Prodigy’s favourite albums of the 1980s

Mobb Deep emcee Prodigy’s sound was unmistakable: hardcore, eloquent and profoundly dark. But his music taste was far more expansive than that, which is probably a legacy of his family. His mother was a member of the ’60s girl group The Crystals, while his grandfather was a legendary jazz saxophonist and clarinettist who worked with, among others, Billie Holiday, Quincy Jones and Dizzy Gillespie. Music was a part of who Prodigy was, and he took inspiration from many different sources.

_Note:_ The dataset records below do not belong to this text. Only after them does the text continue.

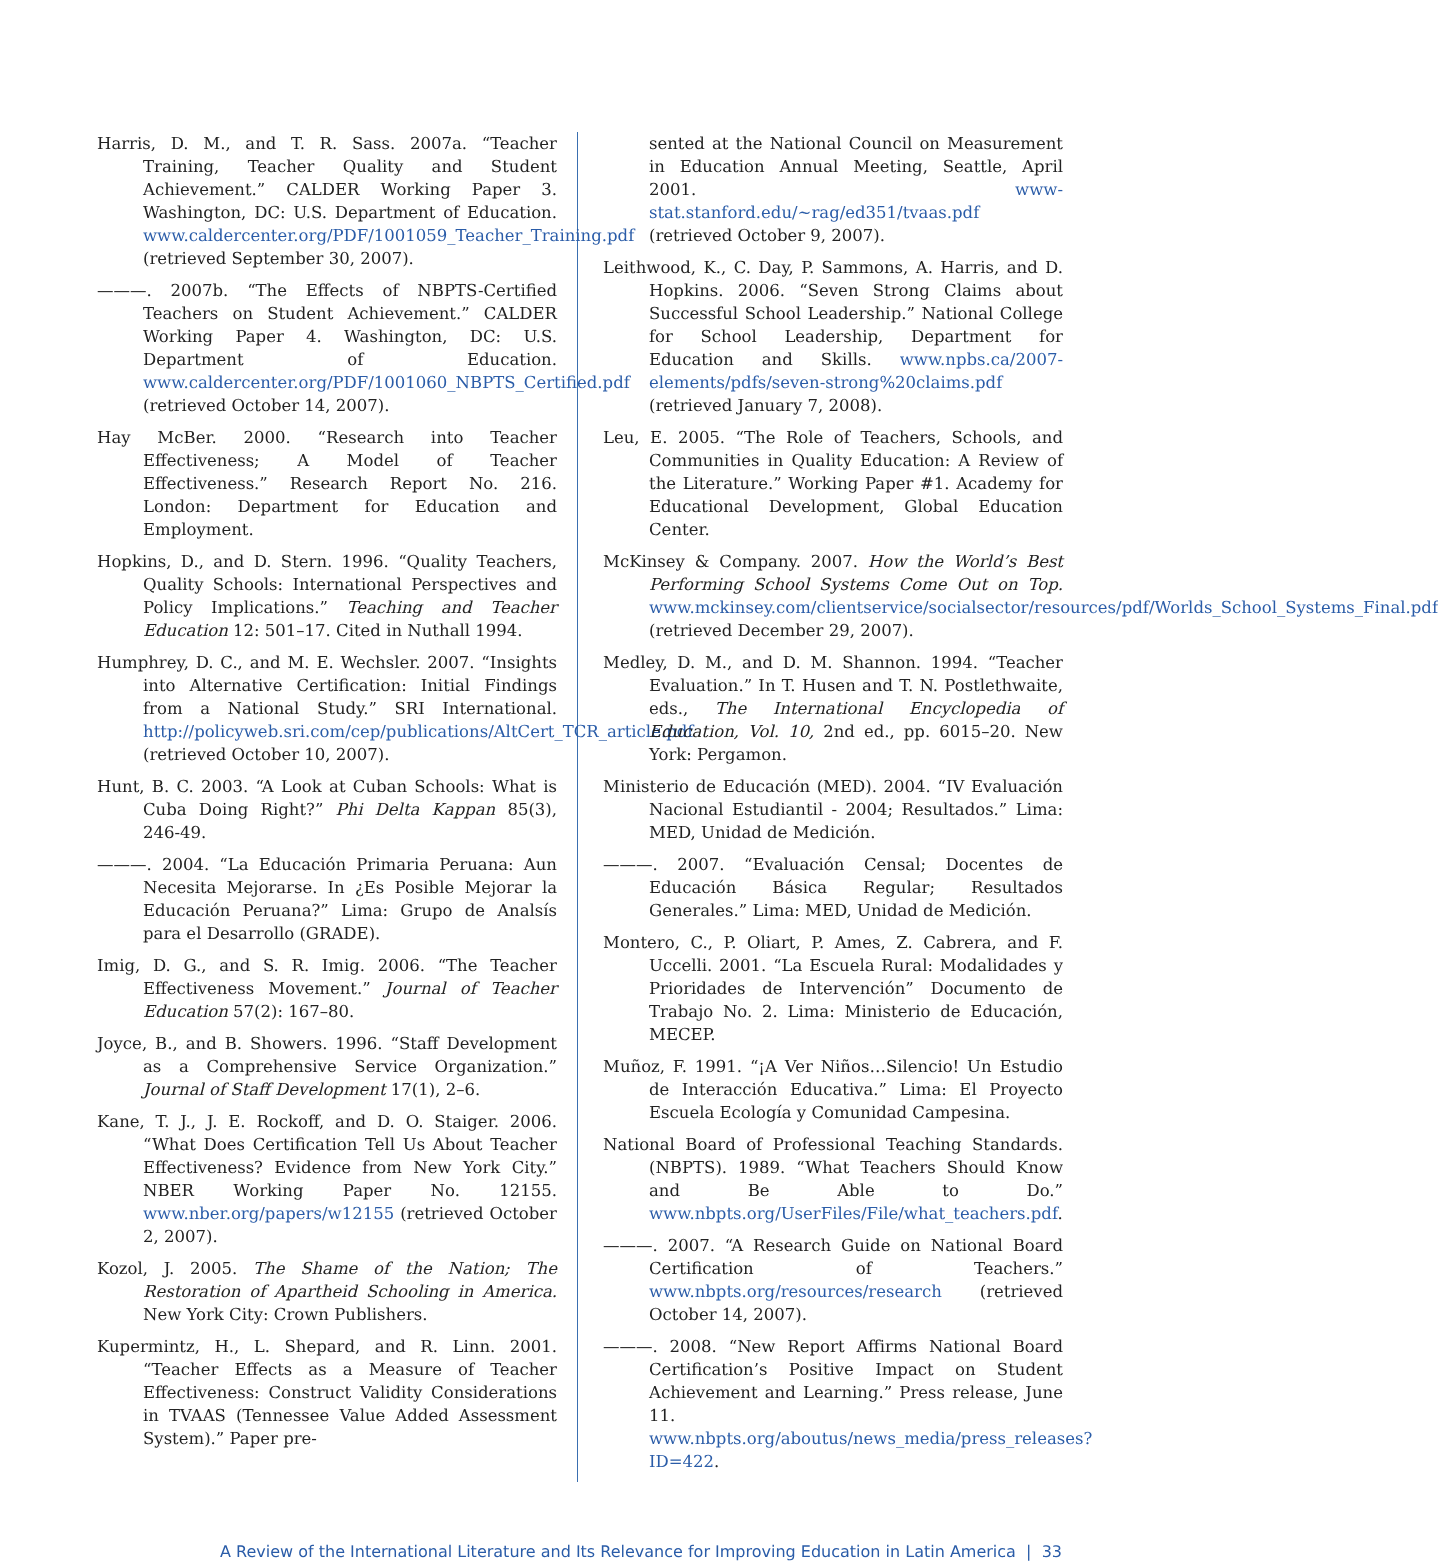Harris, D. M., and T. R. Sass. 2007a. “Teacher Training, Teacher Quality and Student Achievement.” CALDER Working Paper 3. Washington, DC: U.S. Department of Education. www.caldercenter.org/PDF/1001059_Teacher_Training.pdf (retrieved September 30, 2007).
———. 2007b. “The Effects of NBPTS-Certified Teachers on Student Achievement.” CALDER Working Paper 4. Washington, DC: U.S. Department of Education. www.caldercenter.org/PDF/1001060_NBPTS_Certified.pdf (retrieved October 14, 2007).
Hay McBer. 2000. “Research into Teacher Effectiveness; A Model of Teacher Effectiveness.” Research Report No. 216. London: Department for Education and Employment.
Hopkins, D., and D. Stern. 1996. “Quality Teachers, Quality Schools: International Perspectives and Policy Implications.” Teaching and Teacher Education 12: 501–17. Cited in Nuthall 1994.
Humphrey, D. C., and M. E. Wechsler. 2007. “Insights into Alternative Certification: Initial Findings from a National Study.” SRI International. http://policyweb.sri.com/cep/publications/AltCert_TCR_article.pdf (retrieved October 10, 2007).
Hunt, B. C. 2003. “A Look at Cuban Schools: What is Cuba Doing Right?” Phi Delta Kappan 85(3), 246-49.
———. 2004. “La Educación Primaria Peruana: Aun Necesita Mejorarse. In ¿Es Posible Mejorar la Educación Peruana?” Lima: Grupo de Analsís para el Desarrollo (GRADE).
Imig, D. G., and S. R. Imig. 2006. “The Teacher Effectiveness Movement.” Journal of Teacher Education 57(2): 167–80.
Joyce, B., and B. Showers. 1996. “Staff Development as a Comprehensive Service Organization.” Journal of Staff Development 17(1), 2–6.
Kane, T. J., J. E. Rockoff, and D. O. Staiger. 2006. “What Does Certification Tell Us About Teacher Effectiveness? Evidence from New York City.” NBER Working Paper No. 12155. www.nber.org/papers/w12155 (retrieved October 2, 2007).
Kozol, J. 2005. The Shame of the Nation; The Restoration of Apartheid Schooling in America. New York City: Crown Publishers.
Kupermintz, H., L. Shepard, and R. Linn. 2001. “Teacher Effects as a Measure of Teacher Effectiveness: Construct Validity Considerations in TVAAS (Tennessee Value Added Assessment System).” Paper pre-
sented at the National Council on Measurement in Education Annual Meeting, Seattle, April 2001. www-stat.stanford.edu/~rag/ed351/tvaas.pdf (retrieved October 9, 2007).
Leithwood, K., C. Day, P. Sammons, A. Harris, and D. Hopkins. 2006. “Seven Strong Claims about Successful School Leadership.” National College for School Leadership, Department for Education and Skills. www.npbs.ca/2007-elements/pdfs/seven-strong%20claims.pdf (retrieved January 7, 2008).
Leu, E. 2005. “The Role of Teachers, Schools, and Communities in Quality Education: A Review of the Literature.” Working Paper #1. Academy for Educational Development, Global Education Center.
McKinsey & Company. 2007. How the World’s Best Performing School Systems Come Out on Top. www.mckinsey.com/clientservice/socialsector/resources/pdf/Worlds_School_Systems_Final.pdf (retrieved December 29, 2007).
Medley, D. M., and D. M. Shannon. 1994. “Teacher Evaluation.” In T. Husen and T. N. Postlethwaite, eds., The International Encyclopedia of Education, Vol. 10, 2nd ed., pp. 6015–20. New York: Pergamon.
Ministerio de Educación (MED). 2004. “IV Evaluación Nacional Estudiantil - 2004; Resultados.” Lima: MED, Unidad de Medición.
———. 2007. “Evaluación Censal; Docentes de Educación Básica Regular; Resultados Generales.” Lima: MED, Unidad de Medición.
Montero, C., P. Oliart, P. Ames, Z. Cabrera, and F. Uccelli. 2001. “La Escuela Rural: Modalidades y Prioridades de Intervención” Documento de Trabajo No. 2. Lima: Ministerio de Educación, MECEP.
Muñoz, F. 1991. “¡A Ver Niños…Silencio! Un Estudio de Interacción Educativa.” Lima: El Proyecto Escuela Ecología y Comunidad Campesina.
National Board of Professional Teaching Standards. (NBPTS). 1989. “What Teachers Should Know and Be Able to Do.” www.nbpts.org/UserFiles/File/what_teachers.pdf.
———. 2007. “A Research Guide on National Board Certification of Teachers.” www.nbpts.org/resources/research (retrieved October 14, 2007).
———. 2008. “New Report Affirms National Board Certification’s Positive Impact on Student Achievement and Learning.” Press release, June 11. www.nbpts.org/aboutus/news_media/press_releases?ID=422.
A Review of the International Literature and Its Relevance for Improving Education in Latin America | 33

Prodigy was born in 1974, so, naturally, the 1980s were a big decade for him, at least in terms of the development of his musical tastes. A lot of the era’s albums stuck with him for the rest of his life, as he revealed to Complex in a conversation about his favourite albums in 2012. Of Marvin Gaye’s Midnight Lover, released in 1982, Prodigy said, “That one was special to me because my father used to always play that album nonstop, too. He had the fucking ‘Sexual Healing’ on his answering machine, the whole thing. He used to sit there and school me about Marvin Gaye. Like, ‘Yo, listen to his voice, listen to the words he saying.’”

Marvin Gaye, despite his artistic height arguably coming during the ’70s, was a huge influence on so many artists who grew up in the ’80s, but Michael Jackson was the true star of the decade. Thriller came out in 1982, and Prodigy was among the many people to be swept up by it. But, unlike most people, Prodigy actually had a loose familial connection to the album.

“Michael Jackson was a big influence to me because my grandmother had a dance school in Jamaica, Queens, and she raised a lot of choreographers,” he explained. “A couple of the choreographers, they were the ones that created the choreography for ‘Beat It’ and ‘Thriller.’ That was close to home for me. I used to want to be Michael Jackson when I was little and then my family had connections with him. That album was big for me. As a little kid, I was doing the moonwalk, all that.”

The ’80s was the decade in which hip-hop really began to cohere, so the developments within the genre were obviously a huge influence on a young aspiring rapper such as Prodigy. Run DMC’s self-titled debut album was a big one for him, as was Too $hort’s 1987 record Born To Mack. But Eric B. & Rakim’s Paid in Full really fed into Prodigy’s burgeoning style, with one track in particular blowing him away.

“‘Check Out My Melody’ was one of the illest songs ever… That’s the best song in rap music of all time,” he claimed. “The beat and how he’s rhyming. It’s the beat, it’s his rhymes, but it’s also the EQ on his vocals. It sounds like he’s in a park rhyming. It’s like a mic with a little echo on it so it sounds like some real original hip-hop shit.”

Prodigy was also a big fan of MC Lyte’s debut Lyte as a Rock and Biz Markie’s The Biz Never Sleeps, but NWA were real stand-outs. Describing the group as the “Wu-Tang of the West Coast,” Prodigy recognised the degree to which they had managed to successfully incorporate street culture into their music on Straight Outta Compton—and he and his fellow East Coast hip-hop fans admired them for it.

“They brought the whole street mentality, the gang culture to hip-hop,” he said. “We didn’t know it was that serious out there until they came out with ‘Fuck tha Police.’ We learned about the whole gangster culture that was out there… That made New York turn it up a little bit… When we saw that, they got the machine guns in the videos, running from the police, cursing out the police in the video. Yeah. That made n—as in New York step they shit up a little bit on the street level.”